_Your instructions:_ Rewrite the lines below, replacing "calibration" with "annotation" and changing nothing else. Leave out the pictures.
#### Material provided
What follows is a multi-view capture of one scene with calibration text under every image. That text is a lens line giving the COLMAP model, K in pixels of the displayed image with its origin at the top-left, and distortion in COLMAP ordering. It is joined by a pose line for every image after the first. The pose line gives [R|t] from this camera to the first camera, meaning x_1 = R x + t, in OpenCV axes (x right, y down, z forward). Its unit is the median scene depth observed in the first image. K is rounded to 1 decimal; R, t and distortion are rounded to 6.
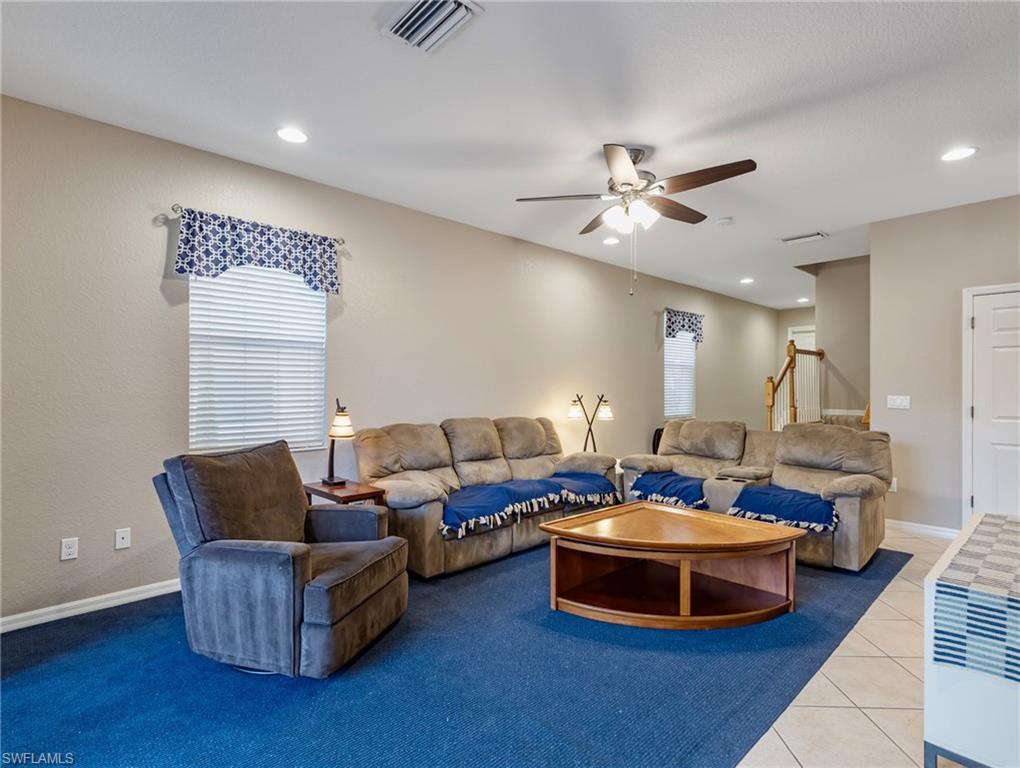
lens RADIAL K [[520.5, 0, 515.2], [0, 520.5, 387.2], [0, 0, 1]] dist [0.007246, 0.000337]
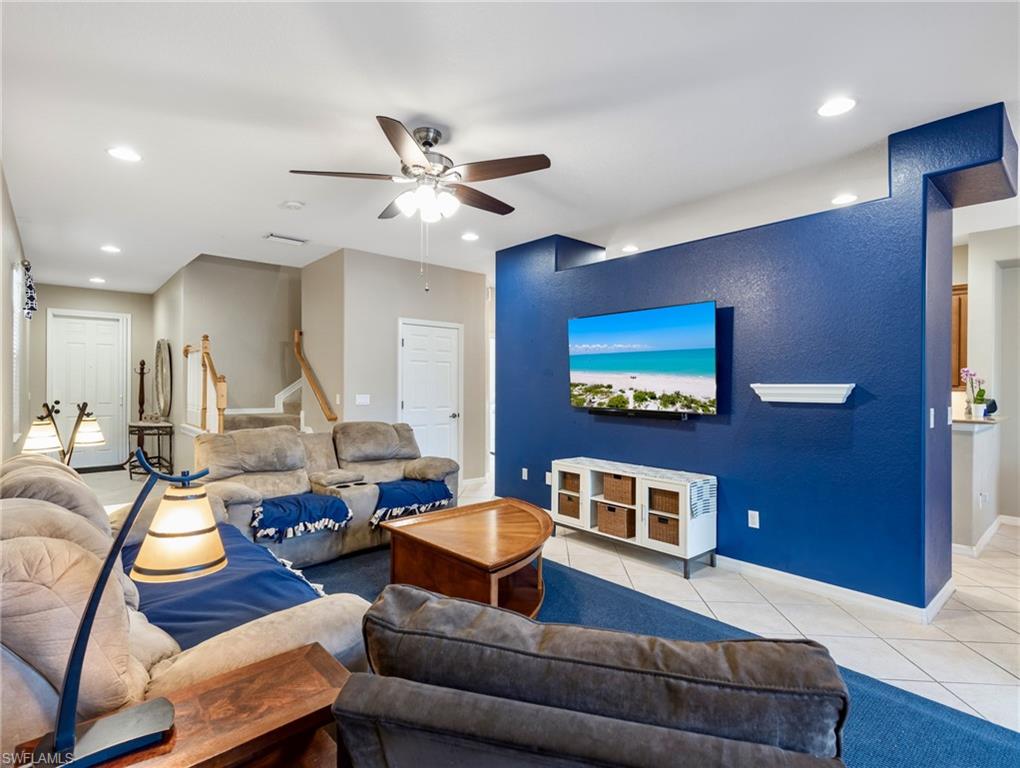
lens RADIAL K [[520.5, 0, 516.5], [0, 520.5, 393.6], [0, 0, 1]] dist [0.007246, 0.000337]
pose [[0.023397, -0.017660, 0.999570, -0.479806], [-0.004322, 0.999833, 0.017766, -0.010393], [-0.999717, -0.004736, 0.023317, 0.586906]]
########
_Result of the task:_
What follows is a multi-view capture of one scene with annotation text under every image. That text is a lens line giving the COLMAP model, K in pixels of the displayed image with its origin at the top-left, and distortion in COLMAP ordering. It is joined by a pose line for every image after the first. The pose line gives [R|t] from this camera to the first camera, meaning x_1 = R x + t, in OpenCV axes (x right, y down, z forward). Its unit is the median scene depth observed in the first image. K is rounded to 1 decimal; R, t and distortion are rounded to 6.
lens RADIAL K [[520.5, 0, 515.2], [0, 520.5, 387.2], [0, 0, 1]] dist [0.007246, 0.000337]
lens RADIAL K [[520.5, 0, 516.5], [0, 520.5, 393.6], [0, 0, 1]] dist [0.007246, 0.000337]
pose [[0.023397, -0.017660, 0.999570, -0.479806], [-0.004322, 0.999833, 0.017766, -0.010393], [-0.999717, -0.004736, 0.023317, 0.586906]]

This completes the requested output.